Andrews pestañeó con sorpresa.

– ¿De Polar Bear Air? ¿No es usted quien encontró a esa montañera en el Denali hará unas semanas?

– Sí, ese soy yo.

Andrews sonrió y le dio unas palmadas en el hombro.

– Buena vista. ¿Pero si quiere que esta señorita vaya a Seattle mañana, por qué no la lleva usted mismo?

– No estoy seguro de que vaya a marcharse al final -contestó Joe-. Espero que decida quedarse. Así que si no viene a buscarlo, no quiero que vaya usted a buscarla a ella, ¿entendido?

– ¿Pero cómo me van a pagar?

– Yo le pagaré.

Andrews consideró la petición unos momentos y entonces asintió.

– De acuerdo -dio un buen trago de cerveza-. ¿Es su novia?

– Aún no lo sé. Pero estoy a punto de averiguarlo Joe se apartó de la barra y se dio la vuelta-. Una cosa más. Si se marcha con usted y cambia de opinión durante el vuelo, tráigala de vuelta aquí. No me importa dónde esté. Dé la vuelta y tráigala. ¿De acuerdo?

– Oiga, tiene que estar usted colado por esta chica.

El hombre había descubierto la pólvora.

– ¿Lo hará? -dijo Joe.

Andrews asintió.

– Sí, si quiere volver, la traeré.

– Se lo agradeceré. Ahora llámela y dígale que el vuelo debe retrasarse.

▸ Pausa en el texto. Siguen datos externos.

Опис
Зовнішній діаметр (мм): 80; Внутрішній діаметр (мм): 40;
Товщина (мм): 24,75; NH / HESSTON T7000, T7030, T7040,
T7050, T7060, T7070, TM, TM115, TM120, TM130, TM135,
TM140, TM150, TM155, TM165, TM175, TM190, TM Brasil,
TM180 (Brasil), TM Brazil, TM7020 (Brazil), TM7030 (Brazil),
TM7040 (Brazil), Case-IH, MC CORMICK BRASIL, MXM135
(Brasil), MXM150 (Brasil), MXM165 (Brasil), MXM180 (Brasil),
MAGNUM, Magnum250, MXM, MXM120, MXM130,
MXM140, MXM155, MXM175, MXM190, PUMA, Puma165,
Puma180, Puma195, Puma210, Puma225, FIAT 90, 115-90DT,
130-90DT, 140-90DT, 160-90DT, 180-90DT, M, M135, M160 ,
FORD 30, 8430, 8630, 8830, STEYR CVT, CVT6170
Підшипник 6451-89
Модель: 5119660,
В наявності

Perrie estaba en el pasillo delante de su dormitorio, observando con nerviosismo cómo Joe abría su puerta. Sabía que llegaría ese momento, pero no estaba preparada para ello.

Joe y ella habían pasado juntos un día estupendo, nadando en las piscinas de aguas termales, disfrutando de una larga y distendida cena y dando un paseo en trineo por los bosques cubiertos de nieve. A ratos, Perrie se olvidaba de su plan para dejarlo y se dejaba llevar por su humor y su encanto.

Todo eso no habría pasado si su piloto se hubiera ajustado al plan original. Pero al final tendría que esperar hasta el día siguiente para escapar.

Joe empujó la puerta y se retiró a un lado. Perrie pasó delante de él despacio, practicando para sus adentros la excusa que le daría. Se dio la vuelta y, para sorpresa suya lo vio allí de pie, tan cerca de ella que casi podía sentir su calor.

En un abrir y cerrar de ojos la abrazó y la besó en la boca. Ella se dejó besar, sabiendo que sería de las últimas cosas que compartirían.

Pegó la frente a la de ella y la miró a los ojos, a los labios.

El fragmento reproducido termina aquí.